Rosyjskie instrukcje ws. referendum w Doniecku. "Jeśli Rosja nie wkroczy, wszystko pójdzie w..."
- Nasz je…. prezydent! Na co on czeka? Chu… go wie. (...) Jeśli Rosja nie wkroczy, wszystko pójdzie w pi…du. Odwołuję referendum! - Nie możecie. Napiszcie cokolwiek - 99 proc., 89 proc… - tak wyglądała rozmowa lidera donieckiej niezarejestrowanej organizacji Prawosławny Donbas Dmitrija Bojcowa z szefem ruchu Russkoje Narodnoje Jedinstwo w Moskwie Aleksandrem Barkaszowem.
07.05.2014 | aktual.: 07.05.2014 20:29
Nagranie ujawniła Służba Bezpieczeństwa Ukrainy. Według SBU, rozmowa jest dowodem aktywnej roli strony rosyjskiej w sprawie referendum w Doniecku na wschodzie Ukrainy, które władze w Kijowie oraz wspólnota międzynarodowa uznały za nielegalne.

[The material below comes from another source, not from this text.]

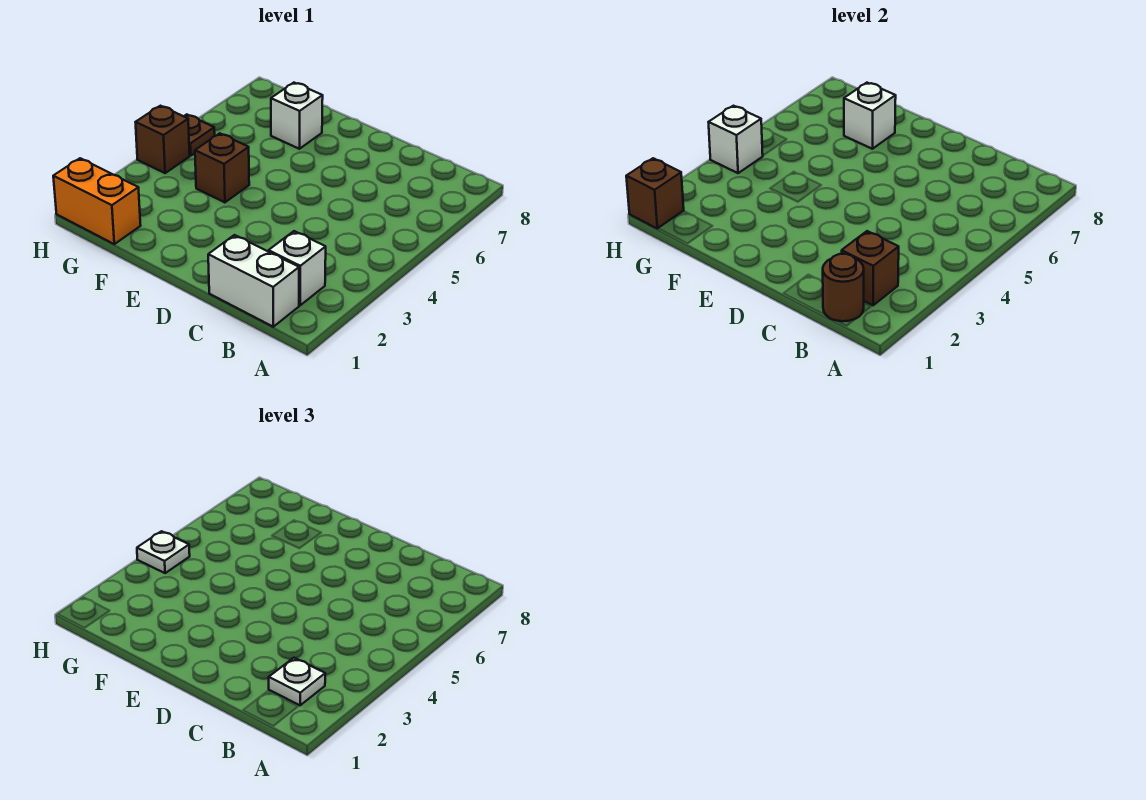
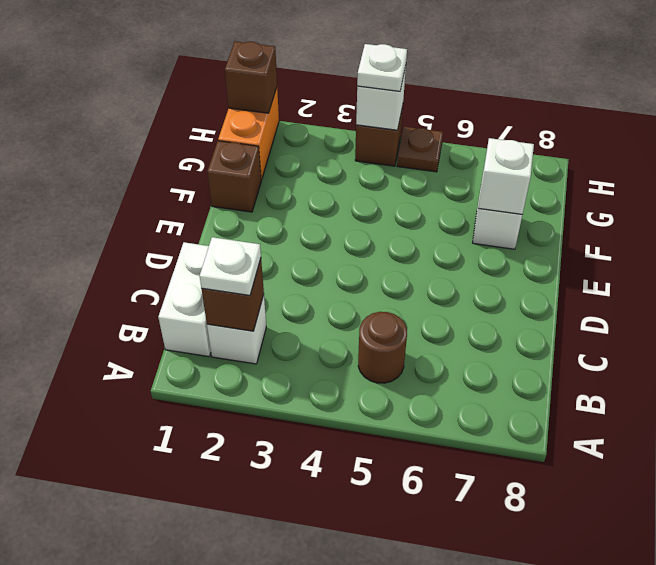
brown round brick B1 level 2 -> brown round brick B5 level 1
brown brick F4 level 1 -> brown brick F1 level 1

Według pierwotnych planów, plebiscyt miał się odbyć w niedzielę 11 maja, jednak dziś o jego przełożenie zaapelował Władimir Putin (czytaj więcej). Prorosyjscy separatyści chcą, by mieszkańcy obwodu donieckiego poparli niepodległość utworzonej przez nich tzw. Donieckiej Republiki Ludowej.